Pray: In every movie I’ve made—maybe not the truck driving movie [Big Rig]—I tend to celebrate really unique forms of expression. That has been consistent in my work. Graffiti is misunderstood but in Infamy when you get to know the story and the people behind it, you realize that graffiti can be a powerful human expression. The same with advertising as we showed in Art & Copy. On the surface, the tendency is to look down on advertising and think that it’s not art. It’s commerce. But the best advertising is an incredible personal statement, exhibiting great creativity that influences our culture. Actually Infamy could be a nice double feature with Art & Copy.
SHOOT: And the short subject film screened in-between the two could be The Reverse Graffiti Project, which in a sense brought together the art of advertising and the art of a special brand of graffiti-inspired art. The Reverse Graffiti Project was made awhile ago, though. What are your most recent directing endeavors in the ad arena?

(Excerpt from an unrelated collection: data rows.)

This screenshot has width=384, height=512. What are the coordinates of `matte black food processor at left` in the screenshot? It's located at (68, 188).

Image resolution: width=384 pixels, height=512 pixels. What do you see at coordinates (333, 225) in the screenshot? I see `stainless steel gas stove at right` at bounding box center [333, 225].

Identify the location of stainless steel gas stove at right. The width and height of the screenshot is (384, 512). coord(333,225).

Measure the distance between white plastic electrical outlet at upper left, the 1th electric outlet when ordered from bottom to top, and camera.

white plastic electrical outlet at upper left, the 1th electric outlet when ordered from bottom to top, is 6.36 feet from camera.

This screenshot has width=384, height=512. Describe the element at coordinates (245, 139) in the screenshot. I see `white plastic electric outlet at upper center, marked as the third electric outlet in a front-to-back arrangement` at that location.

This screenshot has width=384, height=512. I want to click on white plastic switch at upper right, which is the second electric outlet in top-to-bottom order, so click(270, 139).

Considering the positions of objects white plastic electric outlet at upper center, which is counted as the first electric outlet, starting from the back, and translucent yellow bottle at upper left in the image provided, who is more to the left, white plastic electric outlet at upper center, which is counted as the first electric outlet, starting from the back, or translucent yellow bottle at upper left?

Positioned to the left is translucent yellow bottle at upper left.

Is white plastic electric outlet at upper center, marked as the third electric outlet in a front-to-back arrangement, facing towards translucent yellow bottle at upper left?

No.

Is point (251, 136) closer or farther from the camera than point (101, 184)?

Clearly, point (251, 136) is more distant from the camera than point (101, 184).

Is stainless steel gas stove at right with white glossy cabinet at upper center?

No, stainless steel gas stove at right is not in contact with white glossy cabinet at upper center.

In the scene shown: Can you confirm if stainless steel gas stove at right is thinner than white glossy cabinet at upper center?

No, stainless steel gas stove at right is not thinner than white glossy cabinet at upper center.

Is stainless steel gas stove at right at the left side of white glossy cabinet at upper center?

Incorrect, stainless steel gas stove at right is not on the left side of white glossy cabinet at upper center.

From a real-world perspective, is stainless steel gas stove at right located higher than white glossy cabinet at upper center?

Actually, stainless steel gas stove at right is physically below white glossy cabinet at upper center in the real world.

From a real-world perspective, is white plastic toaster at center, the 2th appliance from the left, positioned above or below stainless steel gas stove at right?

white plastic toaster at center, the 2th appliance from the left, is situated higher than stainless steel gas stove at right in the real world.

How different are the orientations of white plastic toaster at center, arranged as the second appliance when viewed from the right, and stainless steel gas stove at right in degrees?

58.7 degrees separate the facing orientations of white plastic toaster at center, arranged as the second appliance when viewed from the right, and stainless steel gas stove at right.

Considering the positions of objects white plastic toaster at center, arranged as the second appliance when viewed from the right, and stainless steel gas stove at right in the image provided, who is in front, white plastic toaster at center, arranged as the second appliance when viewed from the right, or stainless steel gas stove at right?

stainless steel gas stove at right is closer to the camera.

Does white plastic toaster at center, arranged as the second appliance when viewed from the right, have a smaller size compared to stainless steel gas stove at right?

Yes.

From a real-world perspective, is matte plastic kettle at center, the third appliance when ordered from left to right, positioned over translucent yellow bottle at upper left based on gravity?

Pray: I’ve done three major projects in the last eight months through Bob Industries. First, I did a series of commercials and short films for Scion, telling stories of people who are social motivators, doing dynamic things that positively motivate others. One story was about a food activist in Oakland [Calif.], a chef, author and vegan champion who’s inspiring his community to eat healthy. Another was the owner of a cool bicycle shop in downtown Los Angeles who is motivating people to bike and exercise more. And the third piece is about a promoter, musician and booker in San Francisco who puts on cool shows, promoting different acts and performers. These people filmed their own daily lives and I also shot with them a few days for documentaries that are in line with the theme, “What motivates you? Make every second count.” They all had Scion cars to use for a month so the vehicles had a presence but the entire focus was on these people in their roles as social motivators. Attik in San Francisco was the agency.
Next we did a large project for Microsoft’s Xbox, the announcement film for the new Xbox One platform. Everyone from Bill Gates to Steven Spielberg to top gamers in the world was featured. These gamers are well known in the Xbox gaming community but for me it was another new subculture to explore. The ad agency was twofifteenmccann, San Francisco.
And I’m currently working on an ambitious project for Principal Financial Group out of TBWAChiatDay, Los Angeles, which I’m not yet at liberty to discuss publicly in detail.
Overall, I very much enjoy my work in advertising. It informs my documentary work just as my documentary experience informs and enables me to bring something more to commercials and branded content.